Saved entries

---------------

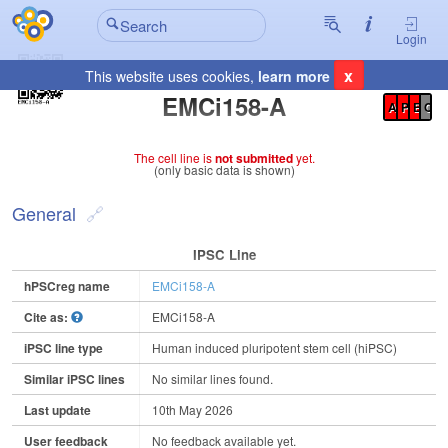
Login
x
This website uses cookies,
learn more
Registration Summary
:
EMCi158-A
A
P
E
C
The cell line is
not submitted
yet.
(only basic data is shown)
General
IPSC Line
hPSCreg name
EMCi158-A
Cite as:
EMCi158-A
iPSC line type
Human induced pluripotent stem cell (hiPSC)
Similar iPSC lines
No similar lines found.
Last update
10th May 2026
User feedback
No feedback available yet.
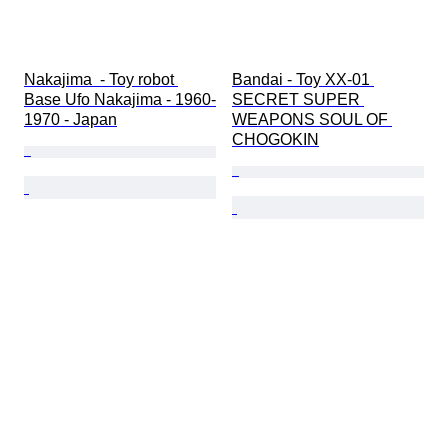
Nakajima  - Toy robot 
Bandai - Toy XX-01 
Base Ufo Nakajima - 1960-
SECRET SUPER 
1970 - Japan
WEAPONS SOUL OF 
CHOGOKIN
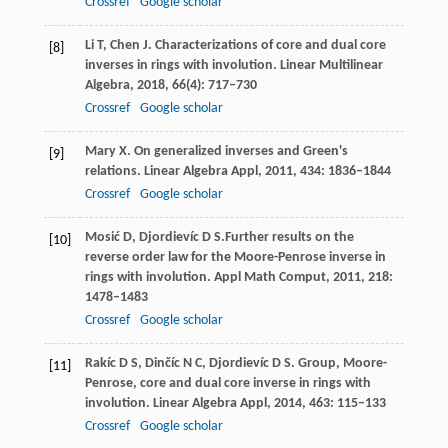
Crossref
Google scholar
Li
T
,
Chen
J
. Characterizations of core and dual core
[8]
inverses in rings with involution.
Linear Multilinear
Algebra,
2018
,
66
(4): 717–730
Crossref
Google scholar
Mary
X
. On generalized inverses and Green's
[9]
relations.
Linear Algebra Appl,
2011
,
434
: 1836–1844
Crossref
Google scholar
Mosić
D
,
Djordievíc
D S.
Further results on the
[10]
reverse order law for the Moore-Penrose inverse in
rings with involution.
Appl Math Comput,
2011
,
218
:
1478–1483
Crossref
Google scholar
Rakíc
D S
,
Dinčíc
N C
,
Djordievíc
D S
. Group, Moore-
[11]
Penrose, core and dual core inverse in rings with
involution.
Linear Algebra Appl,
2014
,
463
: 115–133
Crossref
Google scholar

---------------

[GOAL OF THE EXERCISE]
Within the entries above, find each line where "involution" appears; copy every one.

[TASK OUTPUT]
inverses in rings with involution.
rings with involution.
involution.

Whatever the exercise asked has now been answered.